[[ Text block, beginning ]]
The TC program aims to make “currently opaque computing systems transparent by providing high-fidelity visibility into component interactions during system operations across all layers of software abstraction, while imposing minimal performance overhead,” DARPA said.
Other objectives of the TC project cited by DARPA include:
- Develop technologies to record the provenance of all system inputs, software modules, processes, etc.
- Dynamically track causal dependencies among cyber system components; assemble these dependencies into end-to-end system behaviors; and reason over these behaviors both forensically and in real-time.
- Integrate basic cyber reasoning functions in an enterprise-scale cyber monitoring and control construct that enforces security policies at the firewall.
- Produce a prototype comprising a multilayer data collection architecture and an analysis and enforcement engine that will enable both proactive enforcement and near-real-time intrusion detection and forensic analysis.
“By automatically or semi-automatically connecting the dots across multiple activities that are individually legitimate but collectively indicate malice or abnormal behavior, TC will enable the prompt detection of APTs and other cyber threats and allow complete root cause analysis and damage assessment once adversary activity is identified,” according to the announcement.
DARPA will hold a proposers day, Dec. 15, to brief organizations and answer questions from industry on a broad agency announcement it plans to issue on TC.
[[ Text block, end ]]
Study questions>
(A) Answer the following from the passage on DARPA's TC program.
(i) On what date will DARPA hold a proposers day?
(ii) Where does the enterprise-scale monitoring and control construct enforce security policies?
(iii) What two parts will the prototype comprise?
(B) Reproduce everything in the passage on DARPA's TC program from "- Dynamically track" down to "and forensic analysis.", substituting "pilot system" for "prototype".
[[ Study material, beginning ]]
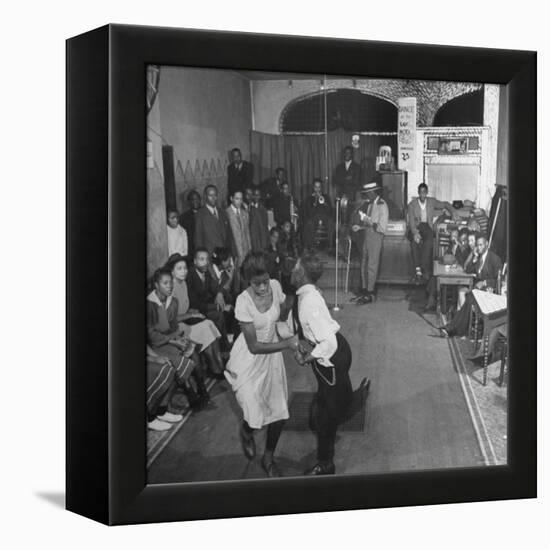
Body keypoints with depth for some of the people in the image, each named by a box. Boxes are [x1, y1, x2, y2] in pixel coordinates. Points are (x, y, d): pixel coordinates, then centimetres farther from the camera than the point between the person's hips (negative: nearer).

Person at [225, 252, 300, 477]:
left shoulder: (275, 286, -14)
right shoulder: (244, 301, -28)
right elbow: (254, 346, -24)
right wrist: (286, 344, -28)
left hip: (272, 356, 5)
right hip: (249, 360, -5)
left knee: (279, 412, 6)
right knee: (255, 416, -7)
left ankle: (268, 458, 33)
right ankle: (246, 431, 34)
[[ Study material, end ]]
Answer list>
(A)
(i) Dec. 15.
(ii) At the firewall.
(iii) A multilayer data collection architecture and an analysis and enforcement engine.

(B)
- Dynamically track causal dependencies among cyber system components; assemble these dependencies into end-to-end system behaviors; and reason over these behaviors both forensically and in real-time.
- Integrate basic cyber reasoning functions in an enterprise-scale cyber monitoring and control construct that enforces security policies at the firewall.
- Produce a pilot system comprising a multilayer data collection architecture and an analysis and enforcement engine that will enable both proactive enforcement and near-real-time intrusion detection and forensic analysis.